For more on how to use second tier storage, see here.

You may recieve many error messages when copying a large amount of files to second tier storage. This has to do with your connection, and it's not really something you should worry about.

Analysis in R

RNotebooks

I prefer working out of RNotebooks to making simple RScripts. The major difference is that the results of your scripts are archived along with your code. It is also easier to make text notes immediately below your output, which makes writing easier in turn. All of the code produced on this website (with a few exceptions) was made with RNotebooks.
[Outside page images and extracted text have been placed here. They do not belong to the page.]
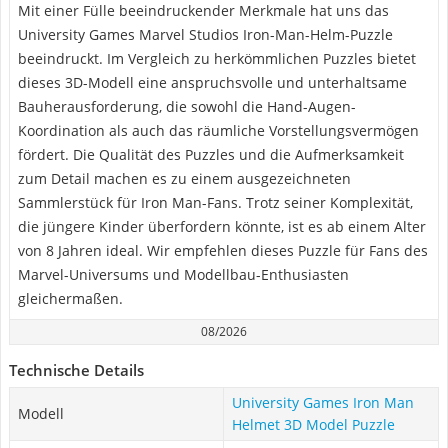
Mit einer Fülle beeindruckender Merkmale hat uns das
University Games Marvel Studios Iron-Man-Helm-Puzzle
beeindruckt. Im Vergleich zu herkömmlichen Puzzles bietet
dieses 3D-Modell eine anspruchsvolle und unterhaltsame
Bauherausforderung, die sowohl die Hand-Augen-
Koordination als auch das räumliche Vorstellungsvermögen
fördert. Die Qualität des Puzzles und die Aufmerksamkeit
zum Detail machen es zu einem ausgezeichneten
Sammlerstück für Iron Man-Fans. Trotz seiner Komplexität,
die jüngere Kinder überfordern könnte, ist es ab einem Alter
von 8 Jahren ideal. Wir empfehlen dieses Puzzle für Fans des
Marvel-Universums und Modellbau-Enthusiasten
gleichermaßen.
08/2026
Technische Details
University Games Iron Man
Modell
Helmet 3D Model Puzzle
For general help getting set up with notebooks, see this tutorial.

mothur file structure

At the end of the mothur workflow, you will arrive at three files. A .shared file, a .cons.taxonomy file, and a .fasta file if you chose to get representative sequences. The .shared and .cons.taxonomy files are just large spreadsheets, hereafter called dataframes. You can manipulate these directly in any program that you like, but because they are enormous files, Microsoft Excel will probably perform poorly. Most analysis that you will do is about connecting the .shared file, which is an OTU table, to the .cons.taxonomy file, which is a taxonomy table, to your metadata file., which has sample information. The reason these are broken up into three files is because of the enormous size, and because data transformations, like transforming count data to some other measure of abundance, are easiest if the tables are not combined.

phyloseq

phyloseq is an extremely convenient package designed to make combining your .shared, .cons.taxonomy, and metadata file easier. It can also combine information from a phylogenetic tree, if you have one.